Nach 50 Jahren ein neues Zuhause für die Winterthurer Polizei

Das Winterthurer Stadtparlament hat einem neuen Polizeigebäude auf dem Obermühleareal zugestimmt und einen Kredit in der Höhe von 82 Millionen Franken bewilligt. Definitiv entscheiden über den Neubau kann das Stimmvolk im November.

Eine Visualisierung zeigt ein graues, eckiges Gebäude, davor steht ein Polizeiauto parkiert und auf einem Platz laufen Menschen unter Bäumen.

Bildlegende: Der Neubau würde Platz bieten für 250 Polizisten und das veraltete Gebäude am Obertor ablösen. zvg (Stadt Winterthur)

Das Stadtparlament folgte am Montagabend dem Antrag des Stadtrats und entschied mit 45 Ja- zu 13 Nein-Stimmen für den Kredit. Ganz zur Freude der Polizisten, die der Abstimmung im Ratsaal beiwohnten.

Nach der Abstimmung freuten sie sich gemeinsam mit der FDP-Stadträtin Barbara Günthard-Maier. Gegenüber dem «Regionaljournal» zeigte sich die Polizeivorsteherin erleichtert: «Seit 50 Jahren wird an diesem Projekt rumgebastelt. Nun endlich ist der Weg frei.» Der erste Antrag für ein neues Polizeigebäude in Winterthur stammt aus dem Jahr 1969.

«Modern und bürgernah»

Das neue Zentrum sei daher dringend notwendig, der heutige Standort in der Altstadt sei für einen modernen Polizeibetrieb ungeeignet: zu wenig Platz, die Infrastruktur sowohl baulich wie auch technisch veraltet.

Mit dem neuen Gebäude an der Obermühlestrasse soll alles besser werden. Sämtliche Dienststellen, die heute über die ganze Stadt verteilt sind, könnten zusammengezogen werden, ferner erhalte die Stadtpolizei mit dem Neubau ein funktionales Betriebsgebäude: «Die Besucherwege sind getrennt, sodass sich Opfer und Täter nicht mehr begegnen. Und die Bürgerinnen und Bürger erhalten einen besseren Service», so Barbara Günthard-Maier.

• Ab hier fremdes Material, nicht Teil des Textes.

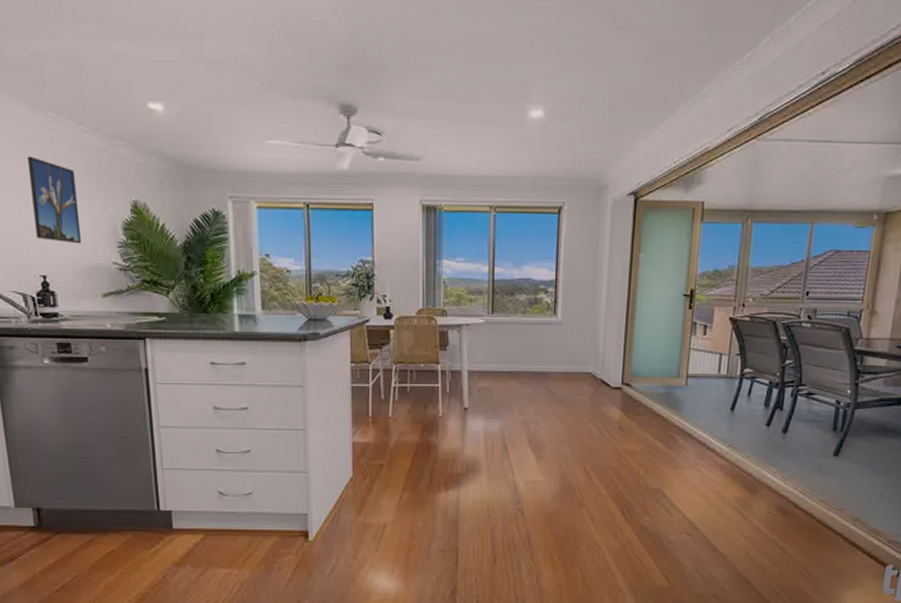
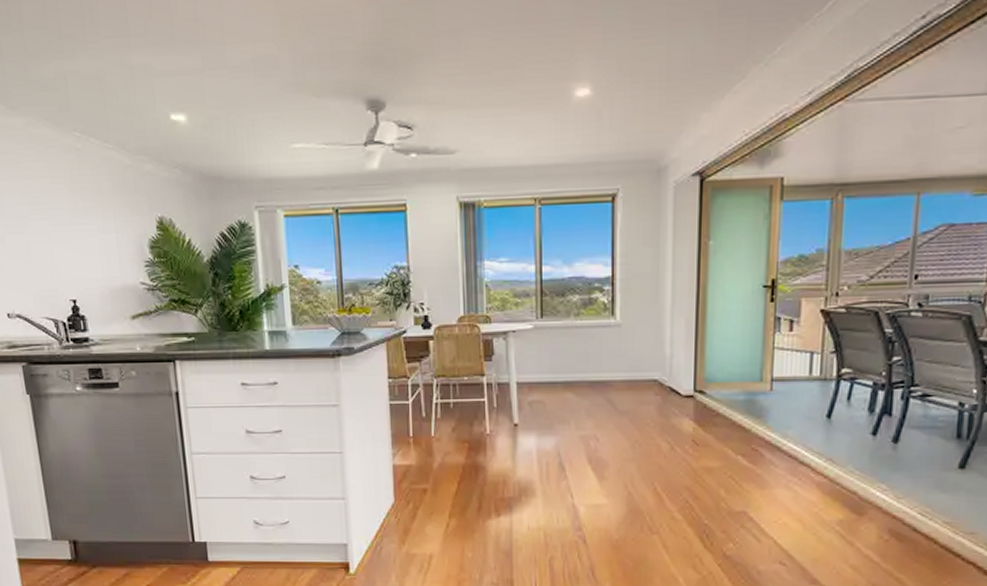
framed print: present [26,156,82,244] -> none [54,178,110,266]

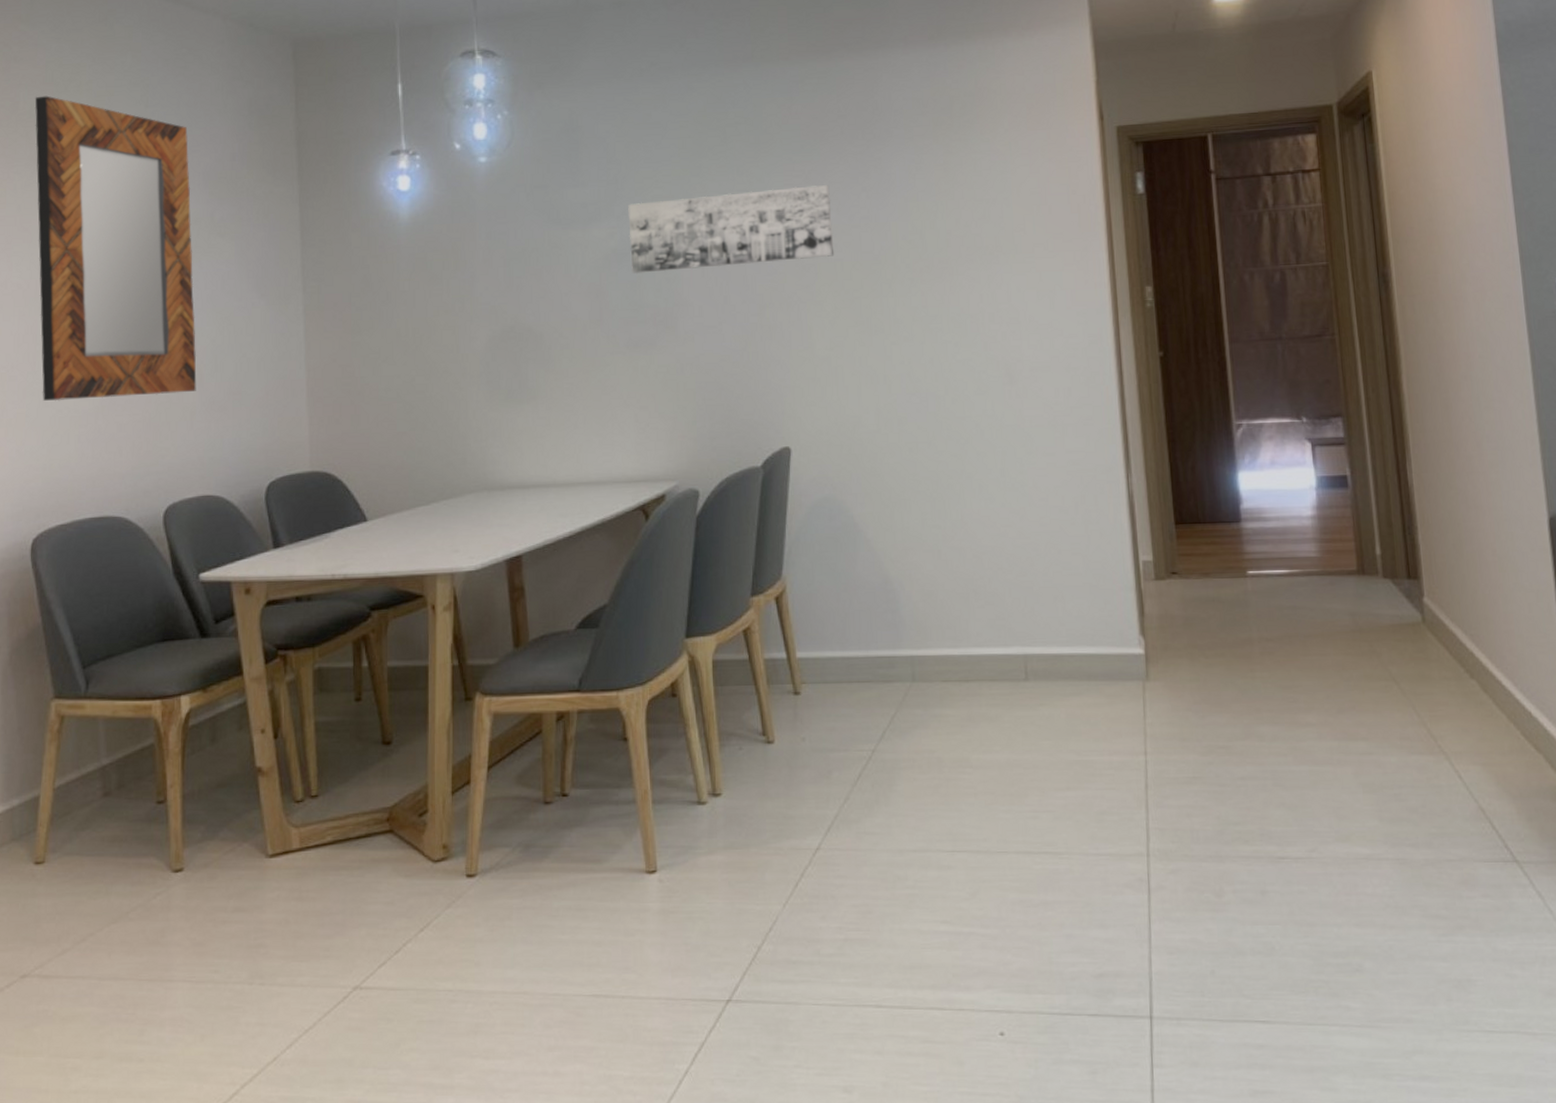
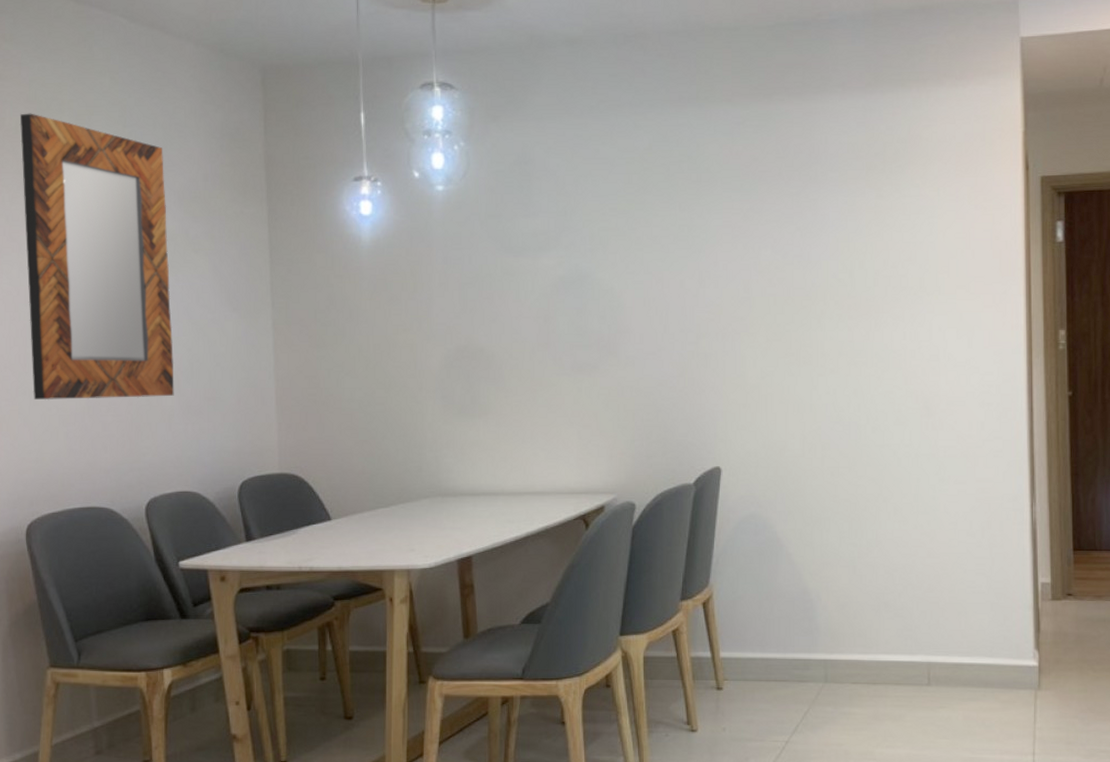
wall art: present [628,185,835,274] -> none [576,223,768,302]

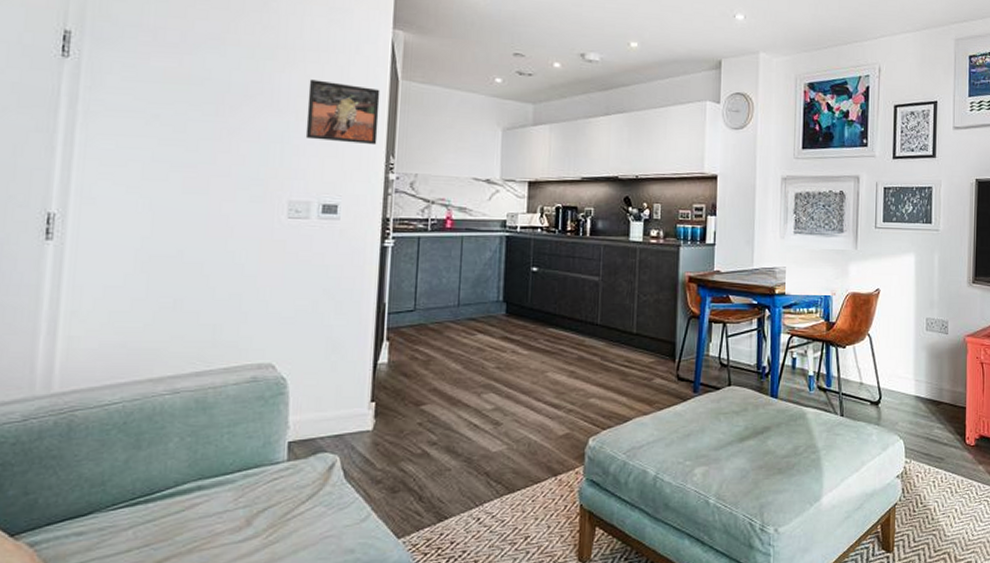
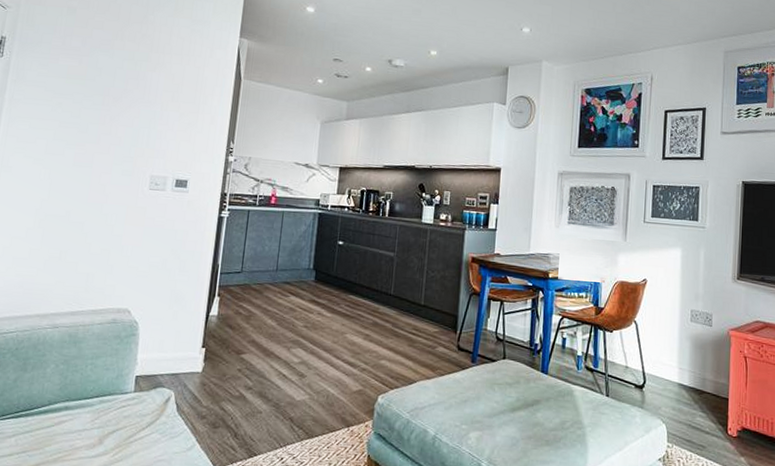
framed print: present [305,79,380,145] -> none [167,77,227,133]

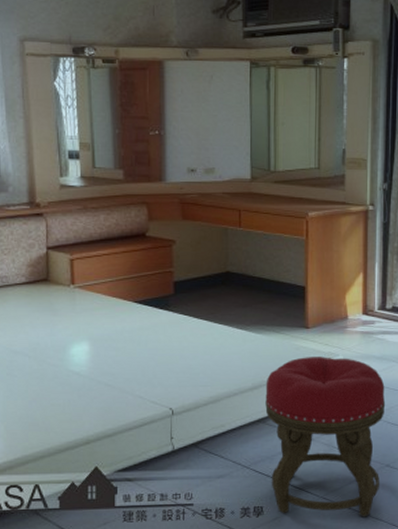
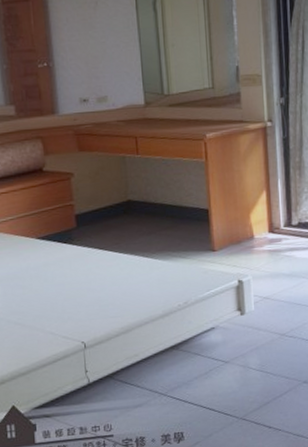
stool: present [265,357,386,517] -> none [176,277,299,438]

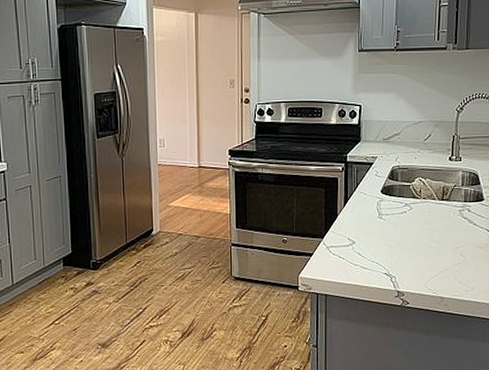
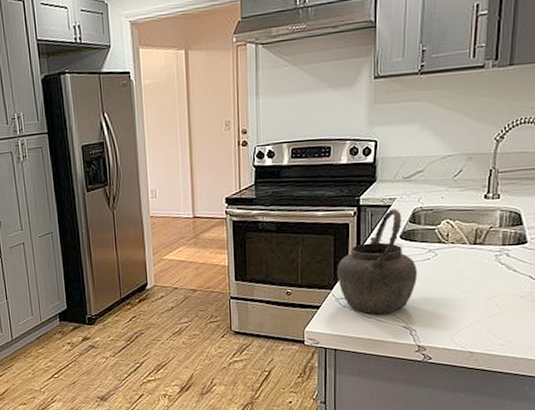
kettle: none [328,166,397,262] -> present [337,209,418,315]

Ausserdem könne so die Stadt weiterentwickelt werden, wenn das Gebäude am Obertor, in dem die Stadtpolizei zurzeit untergebracht ist, neu genutzt werden kann. Konkrete Pläne für die Umnutzung gibt es jedoch noch keine.

SP allein auf weiter Flur

Diese Argumente überzeugten eine deutliche Mehrheit im Winterthurer Stadtparlament. Von der SVP über die FDP und die CVP bis zu den Grünliberalen, den Grünen und der Alternativen Liste stimmten alle für den Kredit.

Einzig ein Teil der Sozialdemokraten war dagegen. Christa Meier von der SP-Fraktion: «Wir sind nicht grundsätzlich gegen das neue Gebäude. Auch wir sehen den dringenden Bedarf der Stadtpolizei nach neuen Räumen.» Allerdings sei die Finanzierung des Projekts nicht gesichert, weshalb die Mehrheit der SP-Fraktion lieber das Budget abgewartet hätte, das im Parlament in drei Wochen beraten wird.

Doch die SP unterlag mit ihrem Anliegen deutlich - und so hat der Winterthurer Stadtrat nun den Auftrag, bis zur Volksabstimmung im November ein Baugesuch vorzubereiten. Denn nach einer erfolgreichen Abstimmung soll es schnell gehen: Das neue Polizeigebäude soll bei optimalem Bauverlauf bis 2022 realisiert werden können. Es wäre das Ende einer über 50-jährigen Geschichte.